Cal U Collaborates on School Program

Jan 04, 2021

Monessen Positive Action is funded by a two-year, $153,000 grant from the Pennsylvania Commission on Crime and Delinquency

mathilda spencer

Dr. Mathilda Spencer

California University of Pennsylvania is partnering with local organizations on an after-school program to improve student behavior and academic motivation. 

Monessen Positive Action (MPACT) is a collaboration between the Monessen School District, Cal U, Monessen Communities That Care and the Monessen Public Library. 

It is funded by a two-year, $153,000 grant from the Pennsylvania Commission on Crime and Delinquency obtained by Dr. Mathilda Spencer, associate professor of criminal justice at Cal U. 

MPACT will be offered to Monessen middle school students who sign up for the after-school program. Cal U student facilitators will provide the instruction, using curriculum from the national Positive Action organization. 

The program emphasizes how positive thoughts lead to positive actions, and it provides tools that children can use to be successful. Positive outcomes include improvements in math and reading skills, and a significant reduction in instances of violence, bullying, suspensions and disciplinary referrals. 

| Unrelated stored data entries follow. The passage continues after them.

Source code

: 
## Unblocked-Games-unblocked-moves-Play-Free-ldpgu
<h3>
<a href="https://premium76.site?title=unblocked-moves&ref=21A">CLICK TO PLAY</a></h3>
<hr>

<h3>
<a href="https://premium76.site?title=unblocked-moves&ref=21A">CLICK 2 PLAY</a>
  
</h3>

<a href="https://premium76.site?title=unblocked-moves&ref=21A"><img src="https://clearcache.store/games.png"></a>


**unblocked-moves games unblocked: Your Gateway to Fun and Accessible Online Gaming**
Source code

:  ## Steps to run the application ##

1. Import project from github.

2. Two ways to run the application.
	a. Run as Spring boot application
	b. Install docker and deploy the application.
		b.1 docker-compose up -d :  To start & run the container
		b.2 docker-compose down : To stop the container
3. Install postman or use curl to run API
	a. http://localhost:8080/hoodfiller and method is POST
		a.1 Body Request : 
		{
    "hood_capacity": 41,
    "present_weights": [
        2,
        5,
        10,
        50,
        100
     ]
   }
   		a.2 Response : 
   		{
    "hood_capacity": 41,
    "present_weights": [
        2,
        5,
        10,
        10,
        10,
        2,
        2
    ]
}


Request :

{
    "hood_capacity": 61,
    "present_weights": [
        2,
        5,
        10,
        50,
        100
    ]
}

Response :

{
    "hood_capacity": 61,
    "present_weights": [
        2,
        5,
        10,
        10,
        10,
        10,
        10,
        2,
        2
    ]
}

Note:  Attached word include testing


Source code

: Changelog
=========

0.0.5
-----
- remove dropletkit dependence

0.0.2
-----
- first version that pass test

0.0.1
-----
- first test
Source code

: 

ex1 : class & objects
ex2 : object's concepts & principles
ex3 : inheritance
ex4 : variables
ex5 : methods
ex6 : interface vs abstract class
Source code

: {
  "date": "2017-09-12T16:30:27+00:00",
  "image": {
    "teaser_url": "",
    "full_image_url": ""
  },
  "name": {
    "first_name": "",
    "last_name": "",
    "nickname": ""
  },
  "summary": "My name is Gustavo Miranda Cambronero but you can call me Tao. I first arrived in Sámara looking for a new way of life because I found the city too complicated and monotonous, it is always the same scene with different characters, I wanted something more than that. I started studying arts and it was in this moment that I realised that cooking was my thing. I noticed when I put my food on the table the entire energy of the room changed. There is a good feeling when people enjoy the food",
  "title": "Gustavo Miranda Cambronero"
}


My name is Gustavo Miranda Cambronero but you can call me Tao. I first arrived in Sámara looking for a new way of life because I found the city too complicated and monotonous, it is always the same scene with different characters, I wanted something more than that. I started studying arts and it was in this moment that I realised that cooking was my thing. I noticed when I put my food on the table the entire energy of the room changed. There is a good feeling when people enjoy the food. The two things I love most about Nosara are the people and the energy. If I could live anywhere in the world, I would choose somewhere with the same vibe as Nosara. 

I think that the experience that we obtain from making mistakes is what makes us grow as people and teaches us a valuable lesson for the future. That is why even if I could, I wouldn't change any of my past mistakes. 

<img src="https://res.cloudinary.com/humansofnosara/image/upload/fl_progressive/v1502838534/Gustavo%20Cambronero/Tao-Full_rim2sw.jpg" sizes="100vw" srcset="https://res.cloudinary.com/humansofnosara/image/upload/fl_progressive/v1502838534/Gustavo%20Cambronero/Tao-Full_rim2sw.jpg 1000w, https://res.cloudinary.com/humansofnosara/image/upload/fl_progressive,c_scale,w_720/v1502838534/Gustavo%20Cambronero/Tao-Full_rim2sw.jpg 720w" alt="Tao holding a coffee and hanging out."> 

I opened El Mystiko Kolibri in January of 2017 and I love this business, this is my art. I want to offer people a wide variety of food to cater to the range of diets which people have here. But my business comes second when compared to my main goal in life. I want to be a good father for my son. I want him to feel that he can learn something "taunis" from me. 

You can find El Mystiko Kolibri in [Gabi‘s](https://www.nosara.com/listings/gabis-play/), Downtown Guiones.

Spencer and five Cal U students participated in Positive Action virtual training last fall. The goal is to start MPACT instruction for  students this spring. 

“The program facilitators are paid positions for our students, who are majoring in psychology, social work, political science and sociology. Three of them are using it as their internship experience,” Spencer said. 

MPACT lessons will be delivered online or in person, depending on what safety precautions the district may take in response to the COVID-19 pandemic this spring. 

It’s good exposure to the real world, Spencer said, as the Cal U facilitators plan how to make each unit of instruction relevant to the middle-schoolers. 

“Our students are getting experience that you cannot get in a classroom. How are they going to customize the content so their student can relate and respond to it? We are working with the classroom teachers to learn some of the issues that the kids are going through, so we can ‘learn the language.’” 

MPACT is also a way for Cal U students to help in their community. 

“This has the potential to change these kids’ lives and our students’ lives as well,” Spencer said. “As program facilitators, they will get to know that feeling of success that you get by working with kids and giving back in a way that is so positive.”

“It’s a wonderful partnership,” Spencer said of the collaboration that includes program coordinator Darla Holmes, a retired Cal U employee; Eric Manko, principal of Monessen Middle School; Teresa Seh, project director/mobilizer for Communities That Care; and Marsha Adams, children’s coordinator at Monessen Public Library. Karen Primm, from the Office of Sponsored Programs and Research at Cal U, also assisted with the program.